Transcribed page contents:
^^^^^^^^^^^^^^^^

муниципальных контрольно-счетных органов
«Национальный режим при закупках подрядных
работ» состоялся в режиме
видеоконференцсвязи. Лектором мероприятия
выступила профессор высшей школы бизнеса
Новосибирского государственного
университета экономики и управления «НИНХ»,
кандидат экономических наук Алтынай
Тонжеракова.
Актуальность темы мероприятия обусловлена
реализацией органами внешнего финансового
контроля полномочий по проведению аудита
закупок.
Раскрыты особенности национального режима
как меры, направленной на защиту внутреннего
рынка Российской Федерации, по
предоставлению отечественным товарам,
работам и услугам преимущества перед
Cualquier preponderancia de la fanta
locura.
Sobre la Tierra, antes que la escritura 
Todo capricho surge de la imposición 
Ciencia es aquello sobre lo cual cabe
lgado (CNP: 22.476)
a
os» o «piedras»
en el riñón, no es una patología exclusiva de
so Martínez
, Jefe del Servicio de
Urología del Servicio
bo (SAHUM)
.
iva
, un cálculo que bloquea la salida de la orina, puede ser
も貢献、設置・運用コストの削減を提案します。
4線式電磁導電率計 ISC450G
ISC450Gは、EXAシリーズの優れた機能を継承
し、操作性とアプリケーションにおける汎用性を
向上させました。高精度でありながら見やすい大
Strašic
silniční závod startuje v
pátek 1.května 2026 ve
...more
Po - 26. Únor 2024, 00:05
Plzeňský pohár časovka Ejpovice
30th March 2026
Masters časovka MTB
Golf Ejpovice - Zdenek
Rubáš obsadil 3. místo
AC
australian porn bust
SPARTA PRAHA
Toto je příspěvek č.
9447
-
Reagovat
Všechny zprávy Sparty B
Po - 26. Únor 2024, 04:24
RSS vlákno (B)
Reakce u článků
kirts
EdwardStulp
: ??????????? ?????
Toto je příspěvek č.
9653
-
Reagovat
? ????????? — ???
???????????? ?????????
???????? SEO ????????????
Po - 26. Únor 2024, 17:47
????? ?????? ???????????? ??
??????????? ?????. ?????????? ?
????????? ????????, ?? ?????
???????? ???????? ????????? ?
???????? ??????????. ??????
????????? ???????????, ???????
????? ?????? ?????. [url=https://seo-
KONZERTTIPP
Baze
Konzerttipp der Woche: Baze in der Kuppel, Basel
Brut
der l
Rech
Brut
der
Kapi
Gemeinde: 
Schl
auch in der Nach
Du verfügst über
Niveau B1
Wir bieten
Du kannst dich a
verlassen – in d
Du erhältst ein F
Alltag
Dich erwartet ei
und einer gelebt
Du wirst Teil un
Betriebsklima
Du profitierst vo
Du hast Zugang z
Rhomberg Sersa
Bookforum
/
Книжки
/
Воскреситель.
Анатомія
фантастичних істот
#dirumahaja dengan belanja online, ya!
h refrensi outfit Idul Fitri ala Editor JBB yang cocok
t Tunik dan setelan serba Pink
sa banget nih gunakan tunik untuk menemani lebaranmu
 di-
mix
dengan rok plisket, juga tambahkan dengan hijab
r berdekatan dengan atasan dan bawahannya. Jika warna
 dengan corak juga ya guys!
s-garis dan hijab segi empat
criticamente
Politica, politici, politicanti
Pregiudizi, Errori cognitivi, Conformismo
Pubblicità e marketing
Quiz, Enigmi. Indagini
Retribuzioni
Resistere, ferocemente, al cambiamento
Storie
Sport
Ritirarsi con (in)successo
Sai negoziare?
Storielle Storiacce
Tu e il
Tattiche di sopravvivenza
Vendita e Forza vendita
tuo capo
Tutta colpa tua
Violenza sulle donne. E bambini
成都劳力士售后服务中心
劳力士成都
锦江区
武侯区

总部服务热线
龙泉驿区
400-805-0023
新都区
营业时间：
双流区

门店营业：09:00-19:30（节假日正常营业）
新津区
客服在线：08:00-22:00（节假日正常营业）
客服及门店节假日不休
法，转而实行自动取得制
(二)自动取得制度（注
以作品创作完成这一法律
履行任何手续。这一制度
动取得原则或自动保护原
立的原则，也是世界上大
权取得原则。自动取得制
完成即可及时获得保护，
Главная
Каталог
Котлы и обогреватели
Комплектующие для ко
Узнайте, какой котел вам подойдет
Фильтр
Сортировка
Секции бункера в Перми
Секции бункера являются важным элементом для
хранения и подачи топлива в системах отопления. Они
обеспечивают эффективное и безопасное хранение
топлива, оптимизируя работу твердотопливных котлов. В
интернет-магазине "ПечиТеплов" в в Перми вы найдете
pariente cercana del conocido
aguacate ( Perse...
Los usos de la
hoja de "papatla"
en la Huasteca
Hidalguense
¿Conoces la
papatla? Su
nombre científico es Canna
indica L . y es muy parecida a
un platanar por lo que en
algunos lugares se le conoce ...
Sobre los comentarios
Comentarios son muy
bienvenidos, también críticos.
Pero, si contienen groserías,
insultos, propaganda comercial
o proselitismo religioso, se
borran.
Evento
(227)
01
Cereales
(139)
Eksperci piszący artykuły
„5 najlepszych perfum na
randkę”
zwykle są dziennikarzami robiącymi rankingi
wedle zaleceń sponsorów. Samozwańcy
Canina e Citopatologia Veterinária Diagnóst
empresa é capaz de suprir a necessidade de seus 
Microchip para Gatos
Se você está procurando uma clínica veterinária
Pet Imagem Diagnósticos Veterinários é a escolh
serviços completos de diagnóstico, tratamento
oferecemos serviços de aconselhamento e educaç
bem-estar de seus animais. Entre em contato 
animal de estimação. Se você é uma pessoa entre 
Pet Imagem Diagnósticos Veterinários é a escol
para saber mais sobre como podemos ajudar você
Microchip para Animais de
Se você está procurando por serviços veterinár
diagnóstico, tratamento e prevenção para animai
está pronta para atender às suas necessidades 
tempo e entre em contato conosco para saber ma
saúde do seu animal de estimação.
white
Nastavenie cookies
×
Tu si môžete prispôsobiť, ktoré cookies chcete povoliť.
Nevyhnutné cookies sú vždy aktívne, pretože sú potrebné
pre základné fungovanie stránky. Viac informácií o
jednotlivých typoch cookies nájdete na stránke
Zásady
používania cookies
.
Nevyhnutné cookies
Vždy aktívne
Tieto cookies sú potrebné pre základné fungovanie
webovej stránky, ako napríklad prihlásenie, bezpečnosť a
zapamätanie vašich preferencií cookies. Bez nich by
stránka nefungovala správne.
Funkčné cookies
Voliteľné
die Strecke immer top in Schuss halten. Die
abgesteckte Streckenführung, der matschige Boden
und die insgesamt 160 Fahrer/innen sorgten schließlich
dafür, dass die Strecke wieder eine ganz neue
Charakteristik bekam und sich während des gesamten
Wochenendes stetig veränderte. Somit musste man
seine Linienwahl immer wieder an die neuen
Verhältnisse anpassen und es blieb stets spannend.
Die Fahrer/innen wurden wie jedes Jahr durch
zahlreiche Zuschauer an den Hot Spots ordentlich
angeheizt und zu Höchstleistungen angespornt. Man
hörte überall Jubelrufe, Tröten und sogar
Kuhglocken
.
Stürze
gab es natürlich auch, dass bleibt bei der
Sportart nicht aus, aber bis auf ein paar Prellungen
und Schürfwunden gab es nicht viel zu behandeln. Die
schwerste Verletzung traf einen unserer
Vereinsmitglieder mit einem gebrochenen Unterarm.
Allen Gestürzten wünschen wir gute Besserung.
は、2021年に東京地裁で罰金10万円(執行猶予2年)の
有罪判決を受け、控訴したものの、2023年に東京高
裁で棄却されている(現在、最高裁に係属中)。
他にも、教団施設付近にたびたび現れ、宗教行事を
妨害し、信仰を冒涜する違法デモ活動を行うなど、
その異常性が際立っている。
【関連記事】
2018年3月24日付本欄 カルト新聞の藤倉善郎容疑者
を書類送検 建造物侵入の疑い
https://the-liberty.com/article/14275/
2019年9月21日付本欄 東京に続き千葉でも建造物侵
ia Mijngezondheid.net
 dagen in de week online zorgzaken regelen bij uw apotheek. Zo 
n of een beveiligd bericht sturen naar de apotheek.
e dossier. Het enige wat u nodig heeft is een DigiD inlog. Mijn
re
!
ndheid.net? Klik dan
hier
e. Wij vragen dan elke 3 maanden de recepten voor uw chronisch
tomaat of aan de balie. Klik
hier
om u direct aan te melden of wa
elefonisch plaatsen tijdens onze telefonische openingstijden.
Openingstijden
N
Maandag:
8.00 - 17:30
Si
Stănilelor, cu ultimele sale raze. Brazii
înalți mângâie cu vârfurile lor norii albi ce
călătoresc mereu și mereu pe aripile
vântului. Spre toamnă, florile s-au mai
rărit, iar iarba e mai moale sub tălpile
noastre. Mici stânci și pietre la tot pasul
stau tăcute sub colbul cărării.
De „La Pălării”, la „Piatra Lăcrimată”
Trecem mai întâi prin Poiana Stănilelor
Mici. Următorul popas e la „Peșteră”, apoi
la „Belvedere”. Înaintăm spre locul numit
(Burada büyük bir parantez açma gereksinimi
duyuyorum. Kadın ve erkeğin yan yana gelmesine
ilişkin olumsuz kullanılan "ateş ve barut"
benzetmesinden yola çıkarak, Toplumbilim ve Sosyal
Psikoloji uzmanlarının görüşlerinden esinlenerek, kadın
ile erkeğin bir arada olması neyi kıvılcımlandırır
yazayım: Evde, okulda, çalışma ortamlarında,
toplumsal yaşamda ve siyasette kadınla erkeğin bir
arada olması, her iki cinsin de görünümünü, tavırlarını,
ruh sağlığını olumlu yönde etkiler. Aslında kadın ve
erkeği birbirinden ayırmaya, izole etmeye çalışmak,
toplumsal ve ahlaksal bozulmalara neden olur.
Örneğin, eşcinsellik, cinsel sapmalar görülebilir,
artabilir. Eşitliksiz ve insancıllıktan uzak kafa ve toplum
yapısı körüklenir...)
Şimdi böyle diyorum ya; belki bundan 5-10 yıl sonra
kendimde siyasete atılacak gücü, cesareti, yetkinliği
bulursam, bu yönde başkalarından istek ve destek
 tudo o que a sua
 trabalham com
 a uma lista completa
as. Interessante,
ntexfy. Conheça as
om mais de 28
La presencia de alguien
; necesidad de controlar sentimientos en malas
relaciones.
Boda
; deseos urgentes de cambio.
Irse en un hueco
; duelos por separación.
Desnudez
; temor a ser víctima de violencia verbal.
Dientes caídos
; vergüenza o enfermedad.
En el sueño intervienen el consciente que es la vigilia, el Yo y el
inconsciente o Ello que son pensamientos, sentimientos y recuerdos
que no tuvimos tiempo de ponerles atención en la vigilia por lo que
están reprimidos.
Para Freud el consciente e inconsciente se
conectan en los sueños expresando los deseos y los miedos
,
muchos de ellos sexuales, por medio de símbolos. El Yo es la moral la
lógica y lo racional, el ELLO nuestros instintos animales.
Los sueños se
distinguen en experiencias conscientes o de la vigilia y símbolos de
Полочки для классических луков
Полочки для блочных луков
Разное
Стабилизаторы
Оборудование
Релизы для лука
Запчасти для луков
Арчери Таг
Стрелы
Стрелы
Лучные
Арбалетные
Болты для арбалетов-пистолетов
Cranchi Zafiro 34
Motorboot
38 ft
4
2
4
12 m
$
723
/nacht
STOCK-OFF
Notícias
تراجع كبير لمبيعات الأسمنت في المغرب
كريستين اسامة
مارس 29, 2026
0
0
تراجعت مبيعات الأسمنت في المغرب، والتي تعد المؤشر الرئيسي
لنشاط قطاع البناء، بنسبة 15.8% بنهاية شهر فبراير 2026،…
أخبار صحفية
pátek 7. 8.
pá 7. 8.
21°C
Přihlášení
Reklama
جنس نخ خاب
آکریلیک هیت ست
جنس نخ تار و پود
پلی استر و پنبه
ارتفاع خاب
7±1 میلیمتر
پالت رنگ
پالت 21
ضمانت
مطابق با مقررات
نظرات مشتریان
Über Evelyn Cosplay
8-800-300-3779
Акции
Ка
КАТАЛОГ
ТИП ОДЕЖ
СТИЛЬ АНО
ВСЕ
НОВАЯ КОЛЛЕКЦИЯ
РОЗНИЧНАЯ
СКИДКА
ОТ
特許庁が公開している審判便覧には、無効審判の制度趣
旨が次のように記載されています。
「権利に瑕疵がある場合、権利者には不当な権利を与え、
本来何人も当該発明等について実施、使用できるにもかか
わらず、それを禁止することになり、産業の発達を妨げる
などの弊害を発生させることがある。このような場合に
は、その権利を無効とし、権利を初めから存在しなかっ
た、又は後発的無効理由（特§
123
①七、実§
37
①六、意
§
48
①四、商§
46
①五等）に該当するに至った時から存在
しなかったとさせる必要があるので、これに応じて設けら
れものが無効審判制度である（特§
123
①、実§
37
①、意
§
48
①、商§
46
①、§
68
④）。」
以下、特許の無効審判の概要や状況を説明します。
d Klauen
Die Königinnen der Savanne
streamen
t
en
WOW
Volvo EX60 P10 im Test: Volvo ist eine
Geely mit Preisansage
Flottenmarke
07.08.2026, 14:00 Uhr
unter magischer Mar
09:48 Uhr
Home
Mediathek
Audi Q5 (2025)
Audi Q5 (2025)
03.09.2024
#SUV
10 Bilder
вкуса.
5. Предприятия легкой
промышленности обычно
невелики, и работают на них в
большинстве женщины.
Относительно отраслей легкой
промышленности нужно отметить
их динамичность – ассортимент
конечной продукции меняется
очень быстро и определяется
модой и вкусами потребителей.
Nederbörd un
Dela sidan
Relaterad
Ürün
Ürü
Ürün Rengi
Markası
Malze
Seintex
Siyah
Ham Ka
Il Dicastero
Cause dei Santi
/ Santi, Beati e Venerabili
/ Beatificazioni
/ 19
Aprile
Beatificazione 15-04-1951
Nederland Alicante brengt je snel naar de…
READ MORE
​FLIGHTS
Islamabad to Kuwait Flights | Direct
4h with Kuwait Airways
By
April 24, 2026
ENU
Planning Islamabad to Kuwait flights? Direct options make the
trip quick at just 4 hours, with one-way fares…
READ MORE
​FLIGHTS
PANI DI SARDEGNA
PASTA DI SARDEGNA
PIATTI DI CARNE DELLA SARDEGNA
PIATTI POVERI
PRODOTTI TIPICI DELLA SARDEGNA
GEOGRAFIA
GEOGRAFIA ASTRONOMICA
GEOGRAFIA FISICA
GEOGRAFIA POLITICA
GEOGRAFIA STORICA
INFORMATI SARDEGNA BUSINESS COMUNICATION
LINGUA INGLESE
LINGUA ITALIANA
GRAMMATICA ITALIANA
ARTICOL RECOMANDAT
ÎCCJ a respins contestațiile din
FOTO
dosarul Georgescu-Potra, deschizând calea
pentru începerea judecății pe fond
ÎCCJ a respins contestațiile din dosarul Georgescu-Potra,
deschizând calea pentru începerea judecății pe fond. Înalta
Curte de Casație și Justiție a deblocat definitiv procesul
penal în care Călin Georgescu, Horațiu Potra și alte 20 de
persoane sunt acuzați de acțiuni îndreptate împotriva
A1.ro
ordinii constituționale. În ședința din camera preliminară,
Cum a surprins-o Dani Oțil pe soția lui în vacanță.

^^^^^^^^^^^^^^^^

- Work instructions
Reproduce the records above word for word, from their first line through the line containing "как меры, направленной на защиту внутреннего", with both ends included.

- Finished exercise
муниципальных контрольно-счетных органов
«Национальный режим при закупках подрядных
работ» состоялся в режиме
видеоконференцсвязи. Лектором мероприятия
выступила профессор высшей школы бизнеса
Новосибирского государственного
университета экономики и управления «НИНХ»,
кандидат экономических наук Алтынай
Тонжеракова.
Актуальность темы мероприятия обусловлена
реализацией органами внешнего финансового
контроля полномочий по проведению аудита
закупок.
Раскрыты особенности национального режима
как меры, направленной на защиту внутреннего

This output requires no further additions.